The power of awarding the medal officially resides with the monarch of New Zealand. The royal warrant states that the "Awards of a New Zealand Gallantry Award and of a Bar to an Award shall be made by Us, Our Heirs and Successors, only on a recommendation by Our Prime Minister of New Zealand or a Minister of the Crown acting for Our Prime Minister." As with the original VC, any recommendations pass through the New Zealand Defence Force chain of command to the Minister of Defence.

As of 2025, the Victoria Cross for New Zealand has been awarded once, to Lance Corporal Willie Apiata of the Special Air Service of New Zealand (NZSAS). In mid-2004, his NZSAS troop, driving a number of vehicles, was on patrol in Afghanistan. Having visited a local village, the troop bivouacked on high ground for the night. Their campsite was spread out with some trucks, having not entered the village, obscured from view. In the night their main campsite came under attack. At the time, Apiata was asleep on the bonnet of his vehicle when it was struck by a rocket-propelled grenade. Flung clear, he and two other men, one seriously wounded, took shelter behind their blown up vehicle. When gunfire from one of the obscured vehicles provided a distraction, Apiata led the trio to link up with the others of the troop although the wounded man could only cover a short distance before collapsing. Apiata picked up and carried him the rest of the way, despite heavy gunfire. After handing over his comrade to a medic, he found a weapon, having lost his at the start of the attack, and joined in the engagement. The attackers were driven off and in the morning, helicopters delivered replacement vehicles and extracted the wounded.

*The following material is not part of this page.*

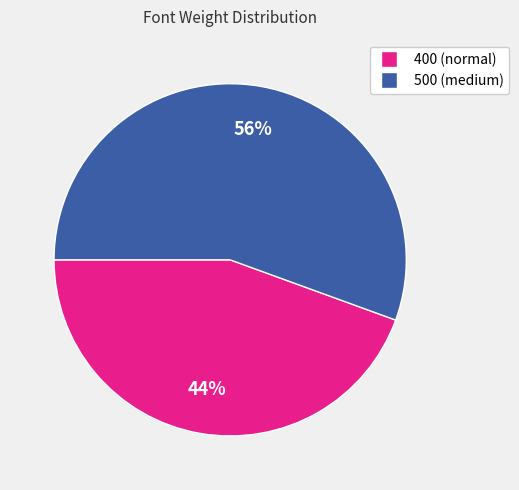

Which category has the smallest portion of the pie?

400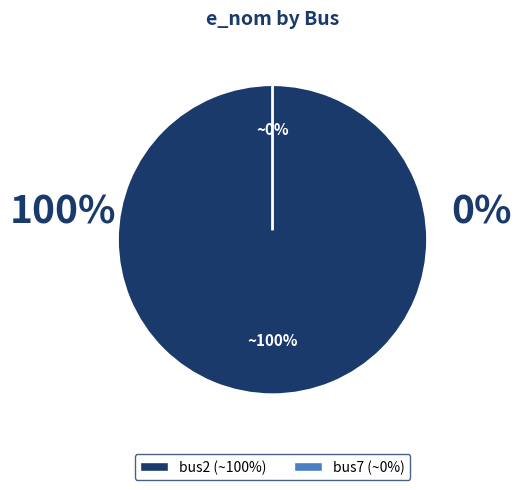

Which category has the biggest portion of the pie?

bus2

The NZSAS troop, including Apiata, resumed their patrol, finishing 12 days later.

After an investigation into the events of the patrol, the chief of the New Zealand Defence Force, Air Marshal Bruce Ferguson, recommended Apiata for the Victoria Cross for New Zealand. The nomination was given careful scrutiny given it was the first time that this award was being made. Helen Clark, then the prime minister of New Zealand, put forward the nomination to Buckingham Palace for royal assent. The award was publicly announced on 2 July 2007 and Apiata was invested with the medal at Government House in Wellington later that month, on 26 July.